━━━━━ Excerpted records

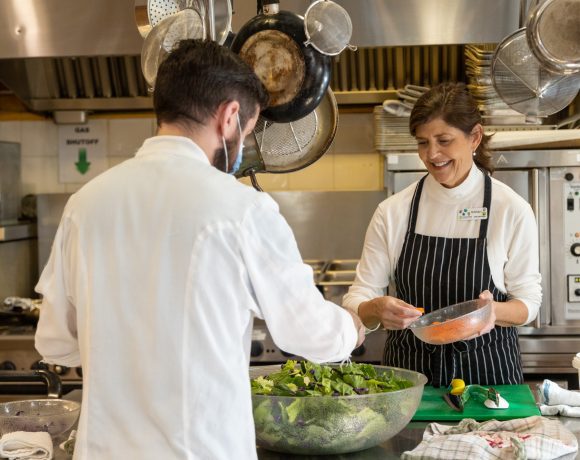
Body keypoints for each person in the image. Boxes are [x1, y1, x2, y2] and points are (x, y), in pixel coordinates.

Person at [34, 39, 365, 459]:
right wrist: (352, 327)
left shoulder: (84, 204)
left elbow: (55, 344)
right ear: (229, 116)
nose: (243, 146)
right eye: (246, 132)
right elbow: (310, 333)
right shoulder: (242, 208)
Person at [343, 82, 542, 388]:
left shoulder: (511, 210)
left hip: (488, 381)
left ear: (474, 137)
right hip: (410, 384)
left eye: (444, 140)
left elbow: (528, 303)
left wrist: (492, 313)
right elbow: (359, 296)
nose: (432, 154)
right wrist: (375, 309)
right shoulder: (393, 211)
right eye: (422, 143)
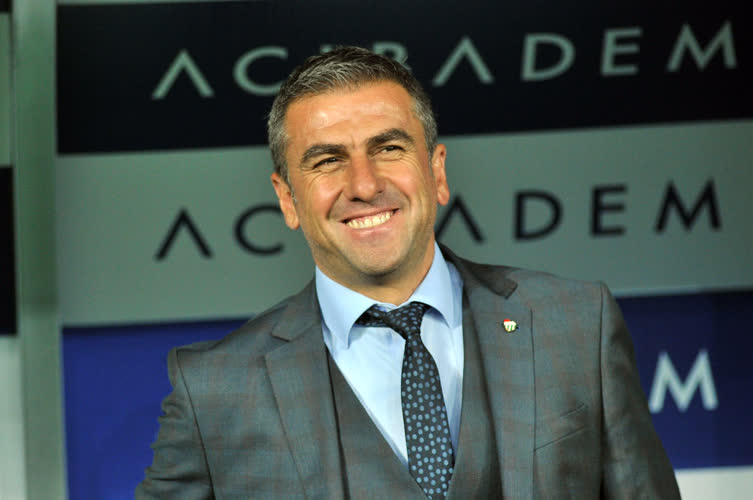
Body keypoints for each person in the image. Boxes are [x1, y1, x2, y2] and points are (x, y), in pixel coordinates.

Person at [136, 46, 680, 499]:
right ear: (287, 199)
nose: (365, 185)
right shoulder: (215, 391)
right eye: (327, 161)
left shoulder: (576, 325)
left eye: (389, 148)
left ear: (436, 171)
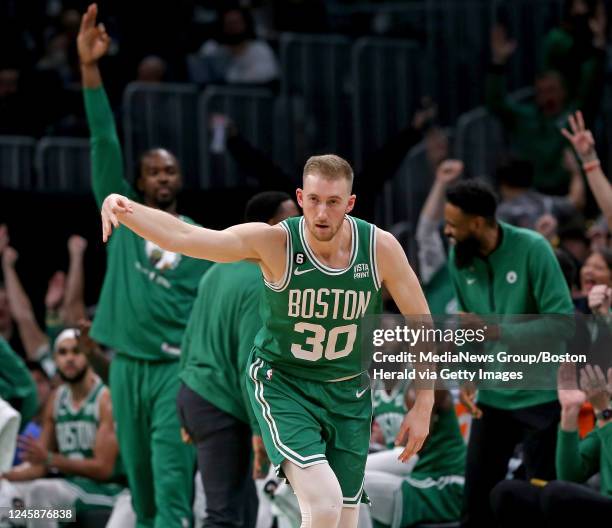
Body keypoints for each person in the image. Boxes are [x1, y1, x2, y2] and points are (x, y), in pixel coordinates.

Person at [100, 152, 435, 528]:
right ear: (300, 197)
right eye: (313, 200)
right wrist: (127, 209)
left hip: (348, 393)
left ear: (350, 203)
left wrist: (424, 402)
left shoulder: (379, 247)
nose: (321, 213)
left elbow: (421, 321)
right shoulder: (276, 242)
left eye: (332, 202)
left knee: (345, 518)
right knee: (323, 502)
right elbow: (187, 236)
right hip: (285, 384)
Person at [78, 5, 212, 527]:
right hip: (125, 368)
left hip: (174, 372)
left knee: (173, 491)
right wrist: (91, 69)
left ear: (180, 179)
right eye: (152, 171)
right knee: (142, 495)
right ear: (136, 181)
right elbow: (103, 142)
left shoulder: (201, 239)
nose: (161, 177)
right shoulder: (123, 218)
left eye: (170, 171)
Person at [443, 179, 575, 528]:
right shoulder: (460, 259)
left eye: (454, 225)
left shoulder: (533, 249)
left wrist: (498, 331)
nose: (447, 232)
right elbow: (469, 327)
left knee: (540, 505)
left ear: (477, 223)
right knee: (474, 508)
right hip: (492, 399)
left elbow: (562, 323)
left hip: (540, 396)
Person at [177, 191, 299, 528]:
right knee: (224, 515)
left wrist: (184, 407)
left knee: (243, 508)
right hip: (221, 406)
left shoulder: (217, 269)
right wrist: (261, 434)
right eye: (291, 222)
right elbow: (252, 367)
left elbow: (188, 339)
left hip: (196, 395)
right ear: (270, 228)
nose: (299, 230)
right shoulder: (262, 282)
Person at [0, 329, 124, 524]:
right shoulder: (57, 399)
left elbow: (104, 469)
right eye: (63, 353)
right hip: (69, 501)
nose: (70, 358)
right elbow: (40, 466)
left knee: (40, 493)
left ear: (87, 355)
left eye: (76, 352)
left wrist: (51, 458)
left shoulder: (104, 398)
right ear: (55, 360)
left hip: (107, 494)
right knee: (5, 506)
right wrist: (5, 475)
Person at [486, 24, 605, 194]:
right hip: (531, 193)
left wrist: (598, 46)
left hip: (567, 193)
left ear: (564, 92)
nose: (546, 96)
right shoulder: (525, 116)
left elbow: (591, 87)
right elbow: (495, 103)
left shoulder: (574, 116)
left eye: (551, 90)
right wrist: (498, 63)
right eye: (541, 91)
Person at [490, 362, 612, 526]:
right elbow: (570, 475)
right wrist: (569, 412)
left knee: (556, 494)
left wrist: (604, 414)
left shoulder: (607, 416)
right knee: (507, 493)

━━━━━━━━━━

**What to work on**. Would you please copy, word for word, everything above from the line containing "right hip: (492, 399)" down to the line containing "left wrist: (51, 458)", those two lines included?

**Output**.
right hip: (492, 399)
left elbow: (562, 323)
left hip: (540, 396)
Person at [177, 191, 299, 528]:
right knee: (224, 515)
left wrist: (184, 407)
left knee: (243, 508)
right hip: (221, 406)
left shoulder: (217, 269)
right wrist: (261, 434)
right eye: (291, 222)
right elbow: (252, 367)
left elbow: (188, 339)
left hip: (196, 395)
right ear: (270, 228)
nose: (299, 230)
right shoulder: (262, 282)
Person at [0, 329, 124, 524]:
right shoulder: (57, 399)
left elbow: (104, 469)
right eye: (63, 353)
right hip: (69, 501)
nose: (70, 358)
right elbow: (40, 466)
left knee: (40, 493)
left ear: (87, 355)
left eye: (76, 352)
left wrist: (51, 458)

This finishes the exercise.